Here, in chronological order, is the source novel and a list of those of The Narrative of Arthur Gordon Pym offspring that are now available for free digital download at your eBook site or Project Gutenberg:

 

1838

 The Narrative of Arthur Gordon Pym, Edgar Allan Poe’s sole novel. As Lewis Gaylord Clark reviewed in The Knickerbocker upon the book's publication: "told in a loose and slip-shod style, seldom chequered by any of the more common graces of composition”…“This work is one of much interest, with all its defects, not the least of which is that it is too liberally stuffed with 'horrid circumstances of blood and battle."

http://www.gutenberg.org/ebooks/2149

 

1851

The most famous direct offspring of Edgar Allan Poe’s The Narrative of Arthur Gordon Pym is Herman Melville’s Moby Dick, which several scholars have noted was most likely inspired by Poe’s novel as well as Poe’s short stories, particularly "MS. Found in a Bottle" and "The Fall of the House of Usher."

http://www.gutenberg.org/ebooks/2701

 

1897

An Antarctic Mystery (French: Le Sphinx des glaces, or The Sphinx of the Ice Fields) by Jules Verne is the most pragmatic and literal sequel to The Narrative of Arthur Gordon Pym and also the worst sequel. This is probably not a coincidence. Still, even a failed book is enjoyable on an occasional page. Come for the novelty, stay for the unbridled racism.

http://www.gutenberg.org/ebooks/10339

 

1899

For a writer that no one’s ever heard of and a novel that barely survived past its publication date, A Strange Discovery by Charles Romyen Dake is actually one of the more readable of the early Pym response novels. It has humor, it has philosophy, it has grace. Unfortunately for Drake, it also had the bad luck of being published as the famous Jules Verne’s An Antarctic Mystery translations were flooding into the English speaking world. Oh well. Charles Drake never published another novel.

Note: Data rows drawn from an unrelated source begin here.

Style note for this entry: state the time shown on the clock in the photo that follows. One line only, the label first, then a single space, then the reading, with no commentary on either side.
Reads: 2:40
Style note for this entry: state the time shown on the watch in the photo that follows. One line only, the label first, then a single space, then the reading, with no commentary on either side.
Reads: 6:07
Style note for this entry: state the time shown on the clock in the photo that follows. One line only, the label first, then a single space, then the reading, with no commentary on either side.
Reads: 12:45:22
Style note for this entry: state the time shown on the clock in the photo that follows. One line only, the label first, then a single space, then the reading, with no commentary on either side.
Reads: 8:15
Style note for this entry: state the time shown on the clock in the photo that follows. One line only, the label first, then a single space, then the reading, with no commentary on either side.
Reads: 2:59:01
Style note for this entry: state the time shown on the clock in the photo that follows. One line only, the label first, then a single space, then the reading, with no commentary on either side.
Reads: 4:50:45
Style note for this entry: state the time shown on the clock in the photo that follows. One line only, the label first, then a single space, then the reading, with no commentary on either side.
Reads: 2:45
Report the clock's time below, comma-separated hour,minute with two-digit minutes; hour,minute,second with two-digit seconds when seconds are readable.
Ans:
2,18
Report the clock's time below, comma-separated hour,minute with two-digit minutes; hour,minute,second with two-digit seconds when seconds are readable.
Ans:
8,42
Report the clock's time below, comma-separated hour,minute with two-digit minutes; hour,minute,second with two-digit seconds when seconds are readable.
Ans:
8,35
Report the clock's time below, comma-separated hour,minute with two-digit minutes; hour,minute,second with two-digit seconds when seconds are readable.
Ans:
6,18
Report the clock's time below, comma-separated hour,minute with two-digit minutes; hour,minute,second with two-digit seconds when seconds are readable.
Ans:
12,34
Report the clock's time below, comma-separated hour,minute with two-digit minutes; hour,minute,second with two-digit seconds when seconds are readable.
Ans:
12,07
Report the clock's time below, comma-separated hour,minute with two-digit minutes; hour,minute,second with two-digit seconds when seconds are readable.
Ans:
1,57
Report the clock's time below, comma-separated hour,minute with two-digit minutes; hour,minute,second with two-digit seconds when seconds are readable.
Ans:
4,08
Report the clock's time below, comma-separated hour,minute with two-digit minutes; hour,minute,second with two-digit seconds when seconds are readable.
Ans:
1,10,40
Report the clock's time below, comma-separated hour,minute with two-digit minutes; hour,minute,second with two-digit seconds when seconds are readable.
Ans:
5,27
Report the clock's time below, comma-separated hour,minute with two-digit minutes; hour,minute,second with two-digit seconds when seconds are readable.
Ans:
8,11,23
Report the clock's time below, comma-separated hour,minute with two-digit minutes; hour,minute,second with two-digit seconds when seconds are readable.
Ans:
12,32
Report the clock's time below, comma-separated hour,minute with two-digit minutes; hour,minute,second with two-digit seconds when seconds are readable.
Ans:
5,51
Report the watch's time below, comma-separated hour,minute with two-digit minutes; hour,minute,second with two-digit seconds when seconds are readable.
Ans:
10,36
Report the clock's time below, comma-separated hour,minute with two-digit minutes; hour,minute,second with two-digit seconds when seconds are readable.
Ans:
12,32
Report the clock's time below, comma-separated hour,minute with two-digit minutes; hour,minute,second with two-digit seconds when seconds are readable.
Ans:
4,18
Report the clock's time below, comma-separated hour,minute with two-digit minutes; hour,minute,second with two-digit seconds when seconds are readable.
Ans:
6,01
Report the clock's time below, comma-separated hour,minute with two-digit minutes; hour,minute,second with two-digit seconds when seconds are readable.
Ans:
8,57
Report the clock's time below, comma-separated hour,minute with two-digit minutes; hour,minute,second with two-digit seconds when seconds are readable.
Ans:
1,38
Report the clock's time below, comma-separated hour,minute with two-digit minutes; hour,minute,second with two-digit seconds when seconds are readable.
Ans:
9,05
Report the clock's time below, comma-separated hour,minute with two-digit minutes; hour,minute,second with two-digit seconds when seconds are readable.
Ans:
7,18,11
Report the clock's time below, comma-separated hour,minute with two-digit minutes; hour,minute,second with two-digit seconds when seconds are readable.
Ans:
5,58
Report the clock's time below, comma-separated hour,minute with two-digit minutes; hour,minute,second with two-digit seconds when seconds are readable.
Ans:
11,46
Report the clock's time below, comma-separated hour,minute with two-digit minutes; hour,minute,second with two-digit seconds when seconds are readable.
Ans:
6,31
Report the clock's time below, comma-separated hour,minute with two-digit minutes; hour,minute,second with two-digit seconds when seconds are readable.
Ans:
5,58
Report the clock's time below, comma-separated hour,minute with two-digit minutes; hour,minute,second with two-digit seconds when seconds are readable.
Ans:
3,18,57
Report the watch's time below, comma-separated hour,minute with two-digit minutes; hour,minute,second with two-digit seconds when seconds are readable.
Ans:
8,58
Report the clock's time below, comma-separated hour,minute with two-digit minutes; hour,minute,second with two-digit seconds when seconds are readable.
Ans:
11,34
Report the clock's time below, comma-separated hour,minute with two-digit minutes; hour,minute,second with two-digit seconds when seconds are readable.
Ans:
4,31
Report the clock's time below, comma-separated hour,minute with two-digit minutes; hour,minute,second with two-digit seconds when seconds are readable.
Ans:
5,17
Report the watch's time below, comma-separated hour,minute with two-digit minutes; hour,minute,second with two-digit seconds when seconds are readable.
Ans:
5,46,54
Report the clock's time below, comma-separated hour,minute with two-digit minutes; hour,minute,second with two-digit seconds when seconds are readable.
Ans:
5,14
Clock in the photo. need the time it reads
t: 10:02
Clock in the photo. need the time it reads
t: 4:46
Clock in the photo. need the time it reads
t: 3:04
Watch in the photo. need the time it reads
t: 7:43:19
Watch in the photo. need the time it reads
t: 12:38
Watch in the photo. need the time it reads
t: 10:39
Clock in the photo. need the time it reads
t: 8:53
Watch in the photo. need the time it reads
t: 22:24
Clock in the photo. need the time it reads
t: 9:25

http://www.gutenberg.org/ebooks/8665

 

1936

Flying directly into the gothic darkness of Poe’s work, H.P. Lovecraft’s At the Mountains of Madness yells the call of “Tekeli-li” into the 20th Century. While inspired primarily by The Narrative of Arthur Gordon Pym, the work extends beyond its source in its own idiosyncratic directions. Diving into the depths of Antarctica, Lovecraft’s protagonists find the remains of the monstrous Elder Things and are pushed to the limits of sanity. Read if you dare, but watch out for the six-foot tall blind penguins.